Streaming the latest Hollywood or Bollywood blockbuster to your smartphone over a high-speed broadband connection at 40,000 feet could soon be a reality for Etihad Airways passengers. Yahsat, the UAE-based satellite communications company, is testing a new technology on an Etihad Airbus 320 that promises a faster, cheaper onboard internet connection.
As airlines continue to explore ways to differentiate their offering and provide passengers with a wider experience, high-speed inflight connectivity is increasingly becoming a critical point of reference.
Last month, the Qatar Airways chief executive Akbar Al Baker told the Iata World Passenger Symposium in Hamburg that the future of in-flight entertainment will be a fully connected, Bring Your Own Device (BYOD) model.

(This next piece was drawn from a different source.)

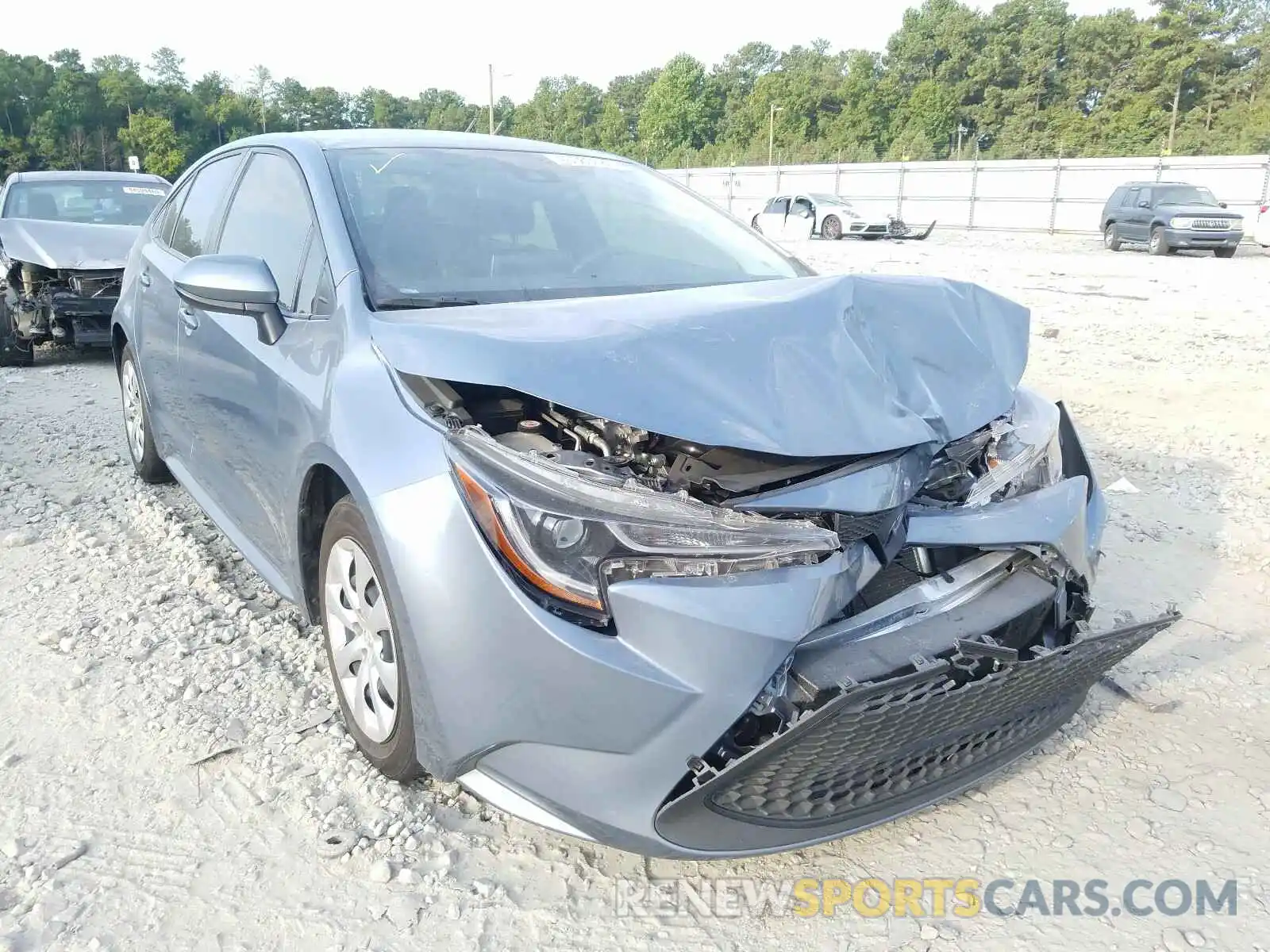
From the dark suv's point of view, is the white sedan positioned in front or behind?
behind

Yahsat’s collaboration with Etihad will trial the Ka-band, which promises to be faster and more reliable than the legacy Ku-band systems. There are already several instances of commercial Ka-band connectivity being used to serve commercial airlines.
“The testing of the new satellite connectivity is a key step for Yahsat,” said Masood Mahmood, chief executive of Yahsat. “It signifies the beginning of our journey towards expanding into a growing global market segment”

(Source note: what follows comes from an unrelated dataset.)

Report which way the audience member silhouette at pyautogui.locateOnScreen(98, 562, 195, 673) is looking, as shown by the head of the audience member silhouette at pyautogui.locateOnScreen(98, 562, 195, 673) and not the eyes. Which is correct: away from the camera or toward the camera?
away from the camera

Airlines typically work on very small margins, especially for economy travellers. While there is a willingness to pay for some in-flight connectivity, customers are very price-sensitive about spending more than the ticket price for services of any kind on a plane. Therefore, to ensure a good user broadband experience, at a reasonable cost, the economics have to improve. According to Yahsat, the Ka-band technology can reduce bandwidth prices by 50 to 60 per cent.
With Ka-band, speeds of up to 50 mbps are commonplace, allowing passengers to have the necessary bandwidth to stream video and enable applications such as video conferencing.
The lower pricing is a core opportunity for airline and retail commerce, according to a Yahsat spokesman. However, the antenna – its mass, aerodynamics, reliability – as well as aviation regulation, are yet to be tested and will be critical to making the system commercially viable.